Von Donnerstag, 14.09.2023, 16:00 Uhr|zuletzt aktualisiert: Freitag, 15.09.2023, 13:30 Uhr Lesedauer: 4 Minuten  |  

Als Kind argentinischer Immigranten sprach ich zu Hause Spanisch. Alles andere wäre merkwürdig. Wir sprechen bis heute Spanisch miteinander. Mit der Zeit entsteht – das ist sicherlich eine Erfahrung, die viele Familien mit Migrationsgeschichte teilen – hin und wieder ein Misch-Masch der Sprachen. Der Grund, dass ich auch noch Französisch sprach, lag daran, dass ich aus einer Grenzregion zu Frankreich stamme und zuvor für ein halbes Jahr auf einen französischen Kindergarten gegangen war.
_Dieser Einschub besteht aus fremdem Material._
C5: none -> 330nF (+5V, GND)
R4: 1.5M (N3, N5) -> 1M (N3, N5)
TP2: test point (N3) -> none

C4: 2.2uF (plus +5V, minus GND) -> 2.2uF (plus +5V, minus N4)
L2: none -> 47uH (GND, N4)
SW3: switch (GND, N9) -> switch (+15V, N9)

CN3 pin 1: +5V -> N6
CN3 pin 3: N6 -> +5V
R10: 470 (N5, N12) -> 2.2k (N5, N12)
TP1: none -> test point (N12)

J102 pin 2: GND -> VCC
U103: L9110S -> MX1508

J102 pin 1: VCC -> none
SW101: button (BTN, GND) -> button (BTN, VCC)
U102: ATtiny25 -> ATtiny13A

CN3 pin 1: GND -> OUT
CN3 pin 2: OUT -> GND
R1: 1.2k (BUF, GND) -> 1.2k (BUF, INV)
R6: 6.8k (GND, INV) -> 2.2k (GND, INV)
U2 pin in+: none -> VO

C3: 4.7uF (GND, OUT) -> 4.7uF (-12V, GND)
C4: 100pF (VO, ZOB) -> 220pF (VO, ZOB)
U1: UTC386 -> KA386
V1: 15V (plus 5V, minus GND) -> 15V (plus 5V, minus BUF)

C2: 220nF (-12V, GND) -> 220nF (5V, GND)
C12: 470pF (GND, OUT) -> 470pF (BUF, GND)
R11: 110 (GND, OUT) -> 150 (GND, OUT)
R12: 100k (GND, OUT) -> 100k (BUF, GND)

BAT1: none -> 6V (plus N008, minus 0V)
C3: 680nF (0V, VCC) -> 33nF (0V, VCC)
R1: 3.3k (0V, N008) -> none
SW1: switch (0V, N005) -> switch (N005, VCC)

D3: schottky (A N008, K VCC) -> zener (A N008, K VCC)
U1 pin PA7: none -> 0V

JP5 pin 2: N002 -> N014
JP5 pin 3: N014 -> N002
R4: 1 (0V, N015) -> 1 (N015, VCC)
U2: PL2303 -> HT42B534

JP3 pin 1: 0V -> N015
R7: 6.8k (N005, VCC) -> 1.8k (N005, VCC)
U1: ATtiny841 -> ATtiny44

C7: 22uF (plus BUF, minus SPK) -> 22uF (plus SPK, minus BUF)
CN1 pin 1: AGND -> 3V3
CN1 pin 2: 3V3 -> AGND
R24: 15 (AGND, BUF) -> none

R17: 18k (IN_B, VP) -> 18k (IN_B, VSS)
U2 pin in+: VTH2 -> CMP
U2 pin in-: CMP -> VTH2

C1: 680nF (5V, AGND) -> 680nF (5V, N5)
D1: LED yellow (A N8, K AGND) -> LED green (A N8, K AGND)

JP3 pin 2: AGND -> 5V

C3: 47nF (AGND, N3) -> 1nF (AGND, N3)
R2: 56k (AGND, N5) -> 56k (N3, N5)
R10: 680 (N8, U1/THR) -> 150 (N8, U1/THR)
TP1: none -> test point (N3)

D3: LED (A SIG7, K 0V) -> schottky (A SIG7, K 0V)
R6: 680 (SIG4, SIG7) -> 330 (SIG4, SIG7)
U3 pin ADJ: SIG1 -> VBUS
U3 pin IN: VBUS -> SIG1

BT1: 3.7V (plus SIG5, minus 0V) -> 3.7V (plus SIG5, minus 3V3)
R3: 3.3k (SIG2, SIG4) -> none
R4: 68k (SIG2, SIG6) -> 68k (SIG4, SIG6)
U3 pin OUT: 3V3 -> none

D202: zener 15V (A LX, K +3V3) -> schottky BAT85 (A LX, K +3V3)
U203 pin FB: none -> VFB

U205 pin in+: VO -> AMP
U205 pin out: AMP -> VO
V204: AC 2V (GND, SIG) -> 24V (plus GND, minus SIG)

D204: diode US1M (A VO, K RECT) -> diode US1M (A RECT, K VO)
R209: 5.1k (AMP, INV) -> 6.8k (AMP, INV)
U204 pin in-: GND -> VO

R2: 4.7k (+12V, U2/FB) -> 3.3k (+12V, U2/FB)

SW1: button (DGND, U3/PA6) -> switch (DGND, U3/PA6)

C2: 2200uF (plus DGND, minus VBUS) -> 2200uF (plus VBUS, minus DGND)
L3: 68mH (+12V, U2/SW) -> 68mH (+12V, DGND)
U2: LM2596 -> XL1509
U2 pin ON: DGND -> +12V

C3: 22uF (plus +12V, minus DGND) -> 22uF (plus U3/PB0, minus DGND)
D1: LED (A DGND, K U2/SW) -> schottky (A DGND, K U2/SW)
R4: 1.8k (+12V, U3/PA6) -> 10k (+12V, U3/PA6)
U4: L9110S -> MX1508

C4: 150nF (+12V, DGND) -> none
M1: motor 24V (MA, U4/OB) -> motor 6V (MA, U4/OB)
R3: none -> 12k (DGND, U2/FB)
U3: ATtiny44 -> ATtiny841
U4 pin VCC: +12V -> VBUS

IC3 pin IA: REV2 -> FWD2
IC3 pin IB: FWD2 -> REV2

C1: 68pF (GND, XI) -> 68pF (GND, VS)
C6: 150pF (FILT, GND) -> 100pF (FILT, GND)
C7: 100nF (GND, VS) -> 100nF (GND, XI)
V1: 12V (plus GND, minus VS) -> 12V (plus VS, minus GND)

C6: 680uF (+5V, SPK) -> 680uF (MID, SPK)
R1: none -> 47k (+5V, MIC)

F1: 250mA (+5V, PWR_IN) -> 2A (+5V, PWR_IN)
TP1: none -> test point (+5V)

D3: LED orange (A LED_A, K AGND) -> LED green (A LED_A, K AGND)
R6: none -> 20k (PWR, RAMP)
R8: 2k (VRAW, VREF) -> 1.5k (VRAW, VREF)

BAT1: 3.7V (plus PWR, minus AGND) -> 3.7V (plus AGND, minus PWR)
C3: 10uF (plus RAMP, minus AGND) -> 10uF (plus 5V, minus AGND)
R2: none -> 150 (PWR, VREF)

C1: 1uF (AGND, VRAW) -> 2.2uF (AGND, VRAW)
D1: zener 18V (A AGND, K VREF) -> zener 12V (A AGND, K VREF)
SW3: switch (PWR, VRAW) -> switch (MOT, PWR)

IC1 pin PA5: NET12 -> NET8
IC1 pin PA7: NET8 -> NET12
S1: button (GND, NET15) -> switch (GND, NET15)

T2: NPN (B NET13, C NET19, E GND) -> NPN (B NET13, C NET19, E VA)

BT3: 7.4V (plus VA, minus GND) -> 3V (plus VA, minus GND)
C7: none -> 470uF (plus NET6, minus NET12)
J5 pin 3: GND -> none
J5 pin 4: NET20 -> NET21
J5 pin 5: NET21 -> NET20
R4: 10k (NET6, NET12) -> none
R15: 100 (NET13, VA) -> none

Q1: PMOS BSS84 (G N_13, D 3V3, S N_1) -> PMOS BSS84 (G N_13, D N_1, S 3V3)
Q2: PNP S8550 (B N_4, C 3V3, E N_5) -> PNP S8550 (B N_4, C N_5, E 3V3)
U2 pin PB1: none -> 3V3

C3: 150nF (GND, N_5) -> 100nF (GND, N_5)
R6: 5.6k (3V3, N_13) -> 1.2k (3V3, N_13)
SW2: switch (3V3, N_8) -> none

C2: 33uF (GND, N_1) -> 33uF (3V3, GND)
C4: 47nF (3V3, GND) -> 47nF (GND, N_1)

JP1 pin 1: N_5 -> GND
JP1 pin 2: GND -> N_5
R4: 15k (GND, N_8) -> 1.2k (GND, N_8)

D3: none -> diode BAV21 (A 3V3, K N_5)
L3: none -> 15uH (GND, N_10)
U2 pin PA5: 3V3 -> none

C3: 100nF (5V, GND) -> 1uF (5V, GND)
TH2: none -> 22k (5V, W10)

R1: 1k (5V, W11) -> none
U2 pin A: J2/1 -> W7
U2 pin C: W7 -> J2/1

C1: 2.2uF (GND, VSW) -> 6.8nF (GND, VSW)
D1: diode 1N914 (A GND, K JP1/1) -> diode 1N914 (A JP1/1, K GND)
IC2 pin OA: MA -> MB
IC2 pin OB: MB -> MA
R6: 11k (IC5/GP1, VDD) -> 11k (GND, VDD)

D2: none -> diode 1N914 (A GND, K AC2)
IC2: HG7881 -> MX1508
Ich empfinde Belustigung bei der Vorstellung wie eine Mutter ihr mitleidiges und zugleich hartes Urteil über einen dreijährigen Jungen zog. Offensichtlich den Widerspruch in ihrer Aussage, dass ein Kleinkind „nur“ zwei Sprachen könne, nicht erkennend. Es lässt sich aber gleichzeitig auch eine Erwartungshaltung dieser Mutter an das Kind, welches in den Kindergarten kommt, herauslesen.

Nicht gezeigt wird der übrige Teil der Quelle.